On Tuesday, the day Obamacare’s health insurance exchanges went live, I went online to see exactly how much my family would save if we signed up. The numbers were unbelievable. It was a rough estimate, but it was looking like a plan comparable to our current one would be close to $10,000 cheaper per year after the tax credit. My husband and I were almost giddy at the idea of saving all that money.
This should be a no-brainer. And yet, even though our current coverage is so expensive, we haven't yet signed up for a new plan. We still sit here nervous about changing anything because of the politics. It’s not that we believe any of that scare stuff about death panels. The “what if’s” have set in for other reasons, the biggest being: What if Obamacare is repealed?
My husband and I are both self-employed. We have been buying individual insurance for years. The premiums have slowly gone up, but we keep paying them because it’s what you do. We pay over $18,000 a year for two adults and three children.
Twelve years ago, my husband was diagnosed with thyroid cancer. After that, he was stamped with a pre-existing condition. So he stayed with the health insurance plan he had at that time. He didn’t have much of a choice. No one would ever cover him after cancer. So he pays a high premium just to be covered. I’ve heard too many stories of people with pre-existing conditions unable to get coverage and the nightmare they’re living. We would never want to chance it and be in that situation.
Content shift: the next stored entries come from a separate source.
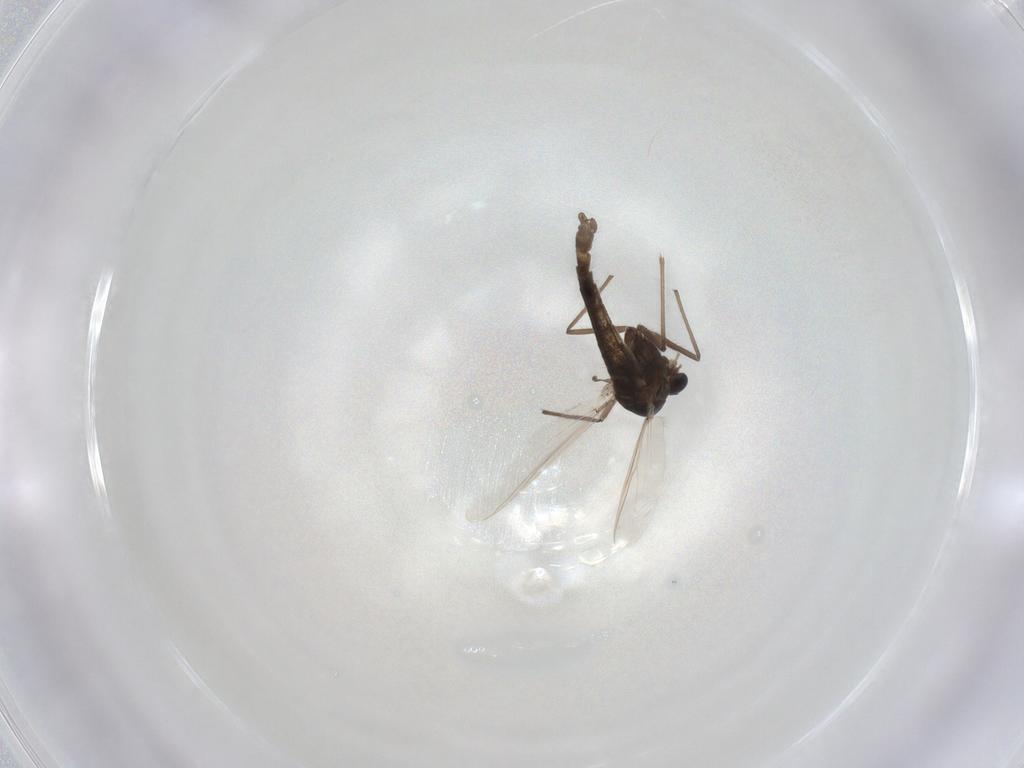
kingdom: Animalia
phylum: Arthropoda
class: Insecta
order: Diptera
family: Chironomidae
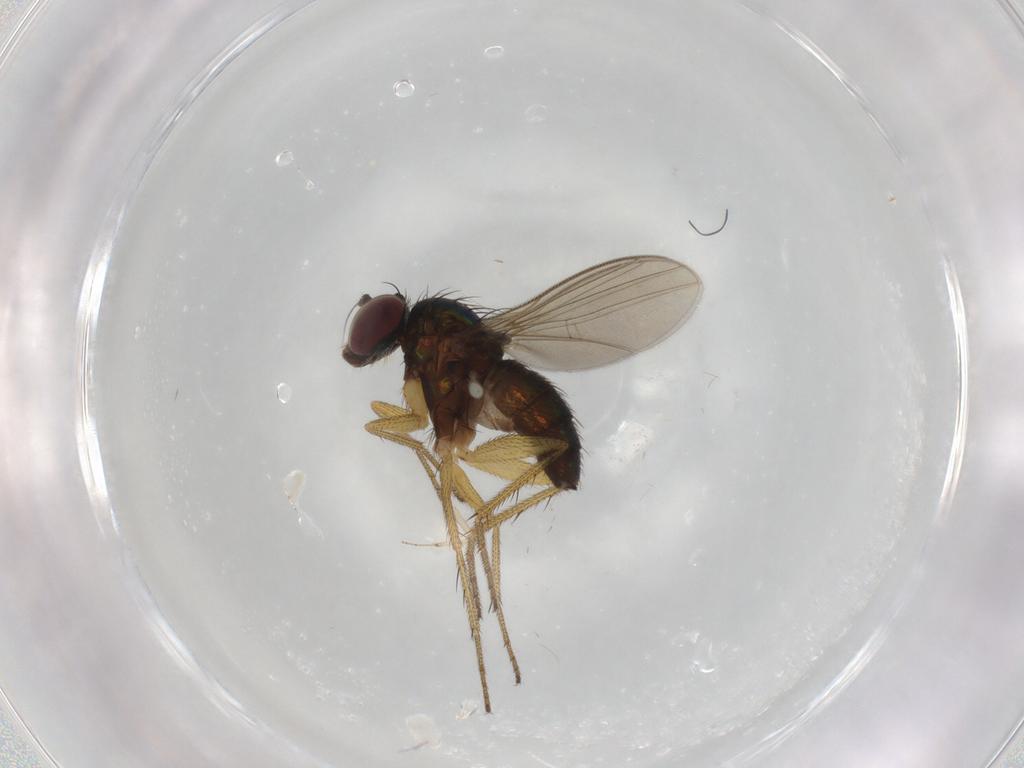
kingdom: Animalia
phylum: Arthropoda
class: Insecta
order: Diptera
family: Dolichopodidae
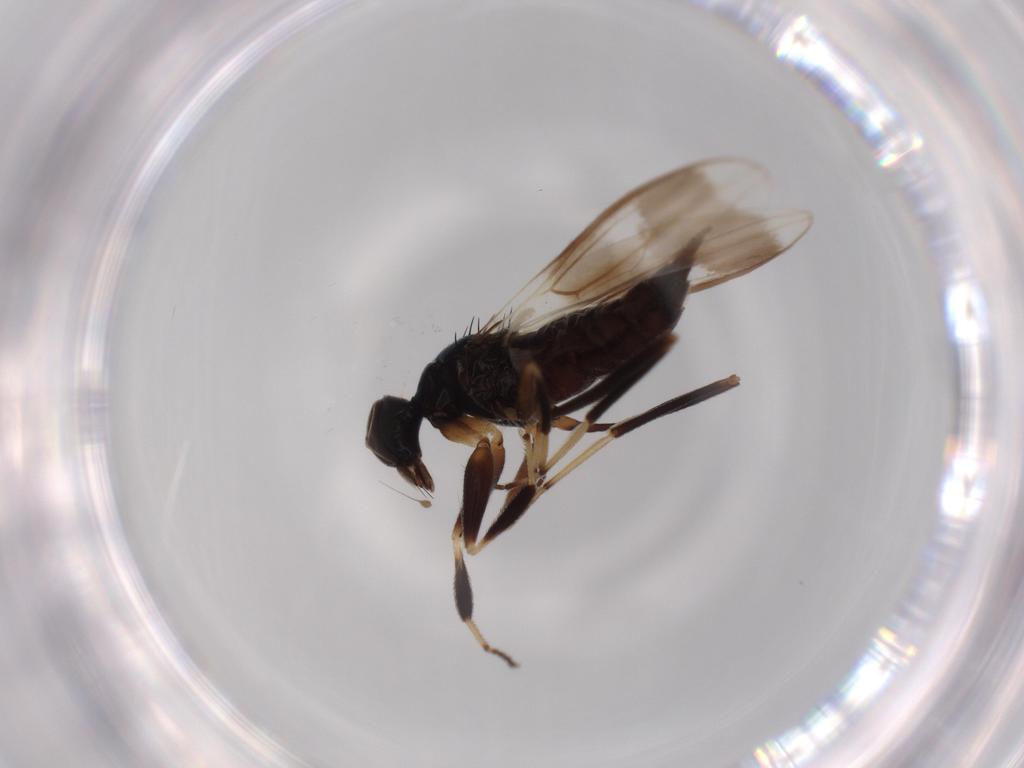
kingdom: Animalia
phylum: Arthropoda
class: Insecta
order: Diptera
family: Hybotidae
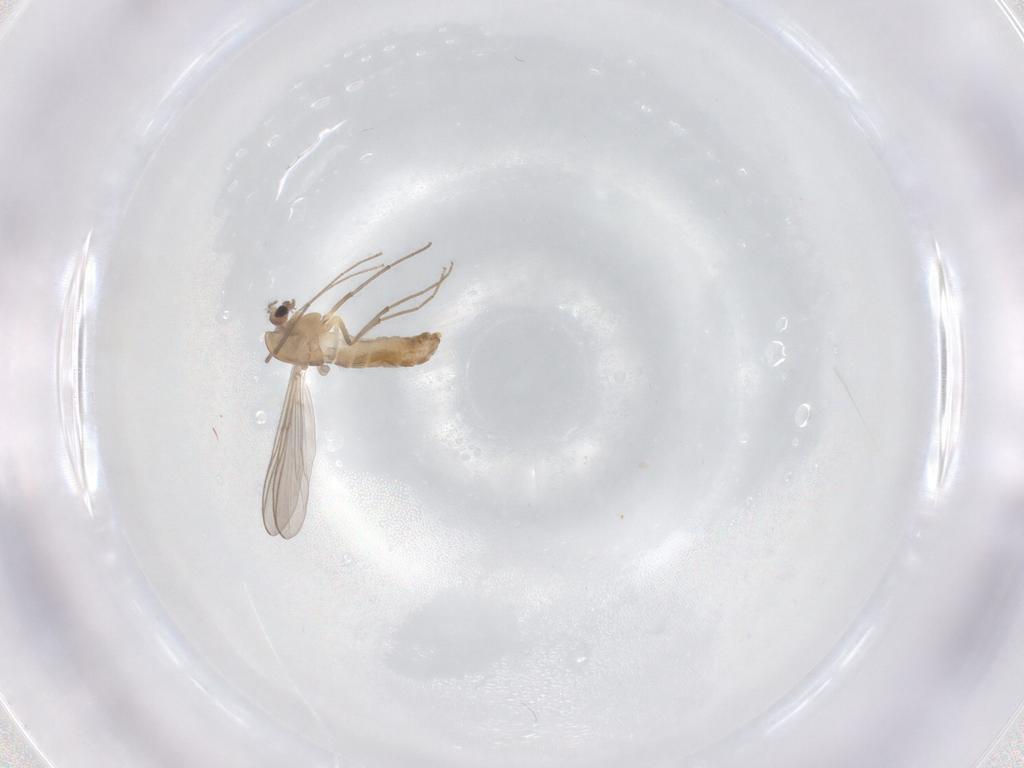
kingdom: Animalia
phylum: Arthropoda
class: Insecta
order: Diptera
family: Chironomidae
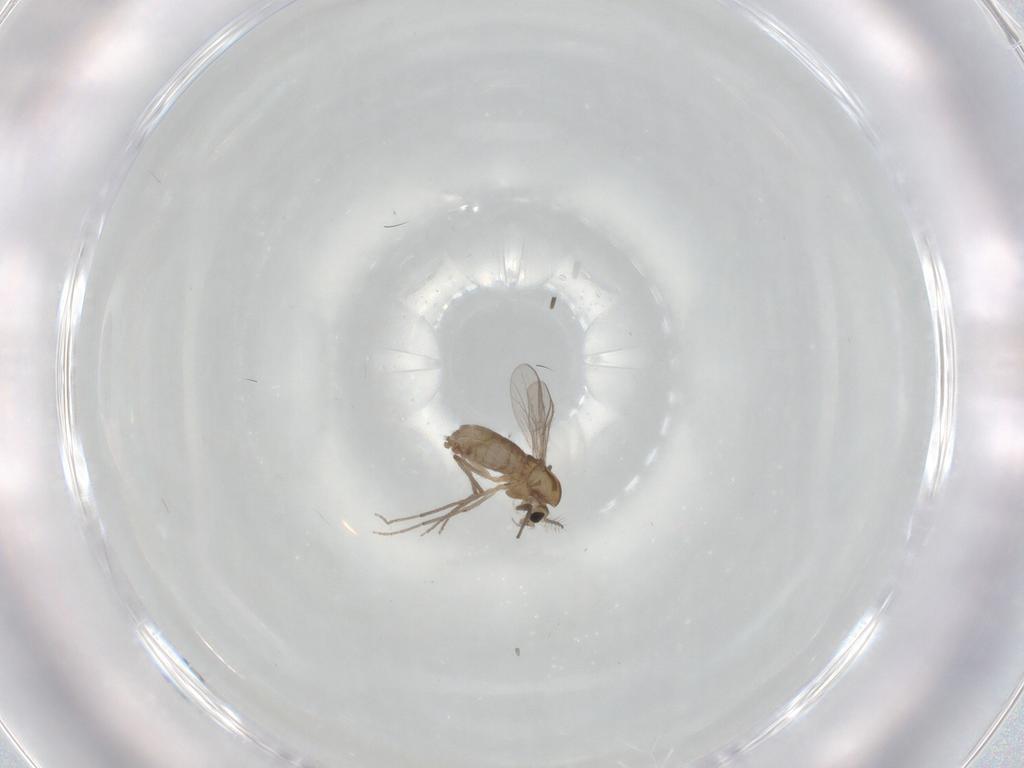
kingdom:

Of course, this has all changed now. The law says that people cannot be denied coverage because of a pre-existing condition. But with members of Congress talking about how they can’t wait to get rid of the law, we’re still apprehensive. Our son has had small surgeries—a tonsillectomy, adenoid removal, and a couple of ear tube surgeries. Even those small procedures put us on edge a bit. What if, we wondered, they come back to bite us later after we've changed our insurance plans? What if Congress rolls back the law, and we wind up without insurance just because we changed plans back when Obamacare was in place? I know I’m probably over-thinking every aspect: Even if they totally repeal the law, we’d still probably get to keep our new policy —but what if our new plan then warps to be even more expensive than our current one? And, given the tone of the Obamacare critics, I worry about what loopholes they’d create.
So instead of jumping at the opportunity to save money, I sit here trying to predict the decisions Washington will make down the road. I do believe that as self-employed people Obamacare would really beneﬁt us. But this is a case where politics might be keeping even people who want it from signing up. If only I could get rid of that nagging “what if” in my head.
Megan Mundinger is a piano teacher in Lombard, Illinois.